WHAT THIS TASK INVOLVES: Copy out the items below with each "pose" swapped for "camera" and everything else left the same. Omit the pictures.

EXTRACTED RECORDS:
-------

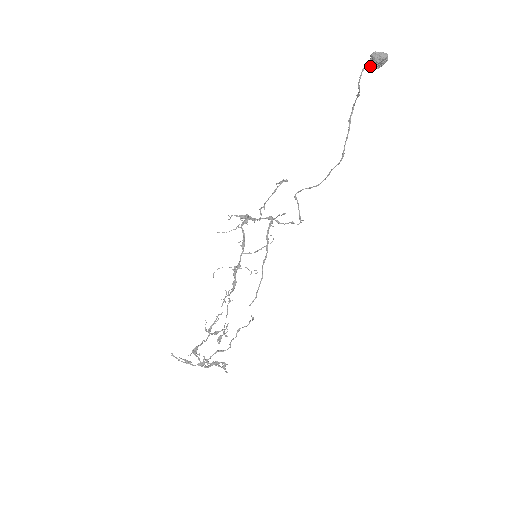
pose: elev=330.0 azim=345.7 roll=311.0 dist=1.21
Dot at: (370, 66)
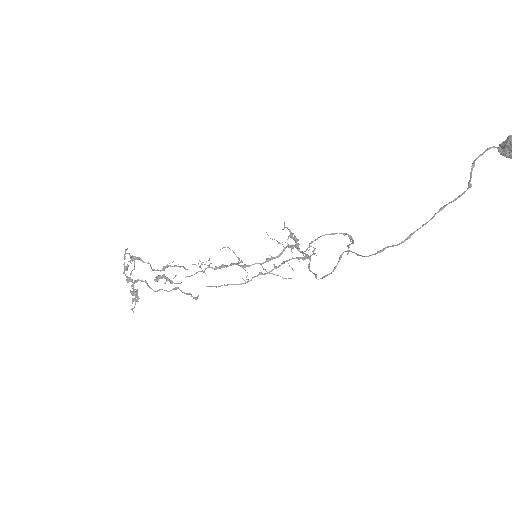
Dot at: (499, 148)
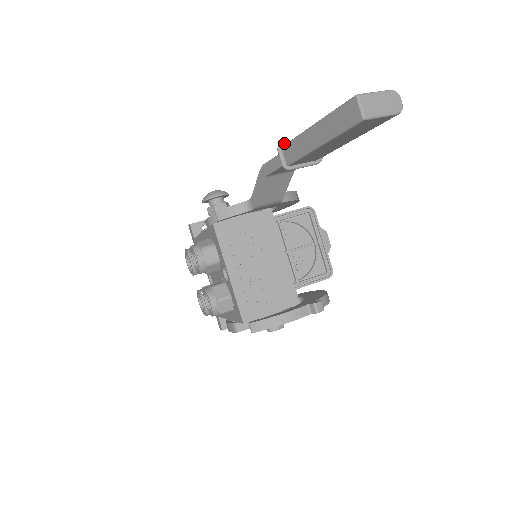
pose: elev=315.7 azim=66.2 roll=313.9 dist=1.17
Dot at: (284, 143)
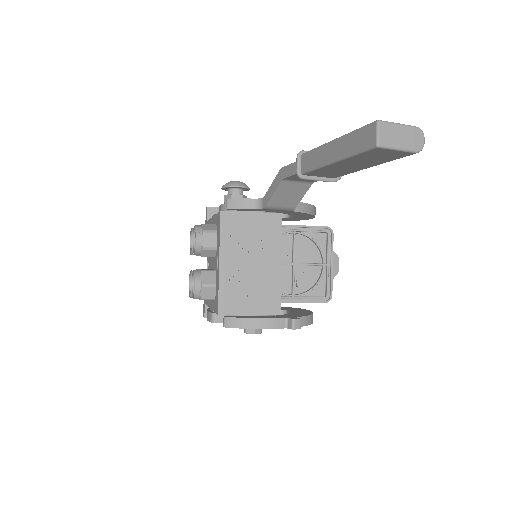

-------

THE SOLUTION:
camera: elev=330.0 azim=345.7 roll=311.0 dist=1.21
Dot at: (370, 66)
Dot at: (499, 148)
camera: elev=315.7 azim=66.2 roll=313.9 dist=1.17
Dot at: (284, 143)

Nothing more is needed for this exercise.